In Silico-guided Metabolic Engineering of Bacillus Subtilis for Efficient Biosynthesis of Purine Nucleosides by Blocking the Key Backflow Nodes

Background: Purine nucleosides play essential roles in cellular physiological processes and have a wide range of applications in the fields of antitumor/antiviral drugs and food. However, microbial overproductions of purine nucleosides by de novo metabolic engineering have been a great challenge due to their strict and complex regulatory machinery involved in the biosynthetic pathways. Results: In this study, we designed an in silico-guided strategy for overproducing purine nucleosides based on the genome-scale metabolic network model in Bacillus subtilis. The metabolic flux was analyzed to predict two key backflow nodes Drm (Purine nucleotides toward PPP) and YwjH (PPP-EMP) for resolving the competitive relationship between biomass and purine nucleotides synthesis. In terms of the purine synthesis pathway, the first backflow node Drm was inactivated to block the degradation of purine nucleotides and greatly increased the inosine production to 13.98–14.47 g/L without affecting cell growth. Furthermore, releasing feedback inhibition of purine operon by promoter replacement further enhanced the accumulation of purine nucleotides.

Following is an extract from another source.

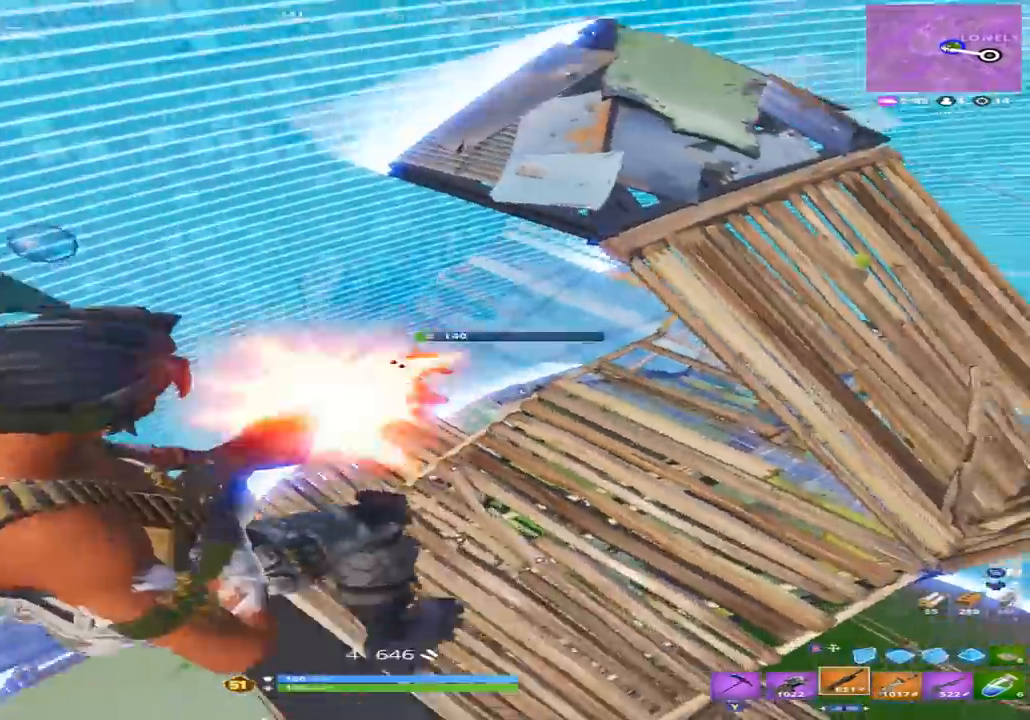
{"buttons": ["R2"], "left_stick": "up", "right_stick": "center", "events": [[33, "R1", "down"], [67, "L2", "up"], [100, "left_stick", "down-right"], [133, "R1", "up"], [167, "right_stick", "down"], [233, "R2", "up"], [267, "left_stick", "left"], [267, "right_stick", "down-right"], [367, "R2", "down"], [367, "right_stick", "right"], [433, "left_stick", "up"], [500, "right_stick", "center"]]}
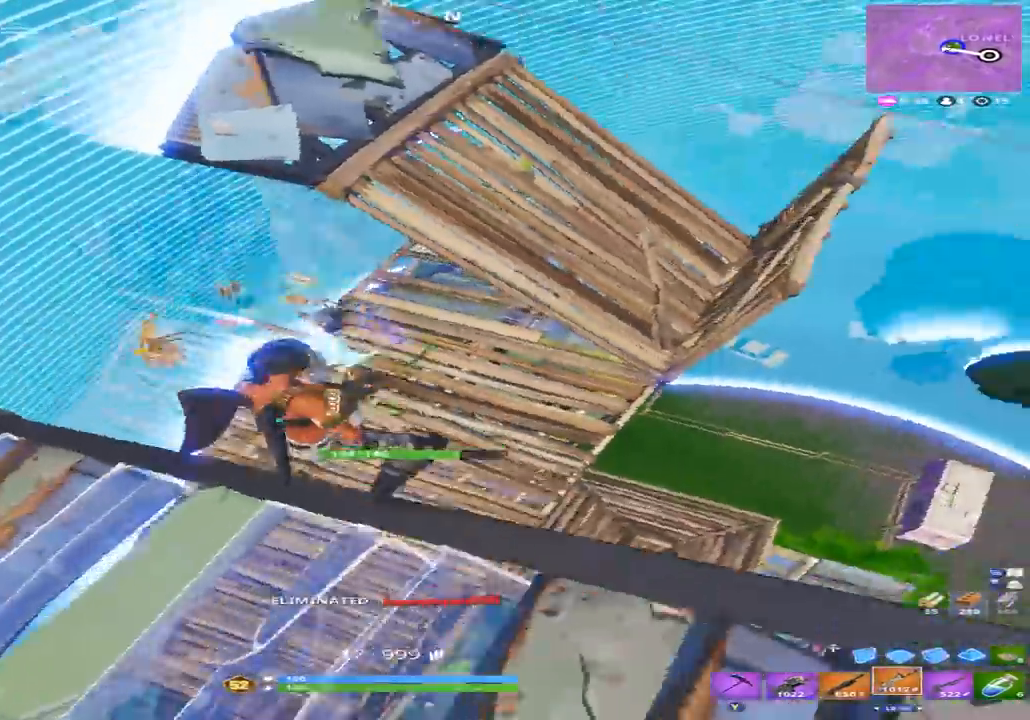
{"buttons": [], "left_stick": "up-left", "right_stick": "left"}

In terms of the central carbon metabolic pathways, deleting the second backflow node YwjH and overexpressing Zwf were combined to increase the inosine production to 22.01±1.18 g/L by enhancing the metabolic flow of PPP. Through switching on the flux node of the glucose-6- phosphate to PPP or EMP, the final inosine engineered strain produced up to 25.81±1.23 g/L of inosine by a pgi-based metabolic switch in shake-flask cultivation, suggesting the highest yield in de novo engineered inosine bacteria. Under the guidance of the in silico-designed strategy, a general chassis bacterium was generated for the first time to efficiently synthesize inosine, adenosine, guanosine, IMP, and GMP, providing the sufficient precursor for the synthesis of various purine intermediates. Conclusions: Overall, in silico-guided metabolic engineering successfully optimized the purine synthesis pathway by exploring the efficient targets, representing a superior strategy for efficient biosynthesis of the biotechnological products.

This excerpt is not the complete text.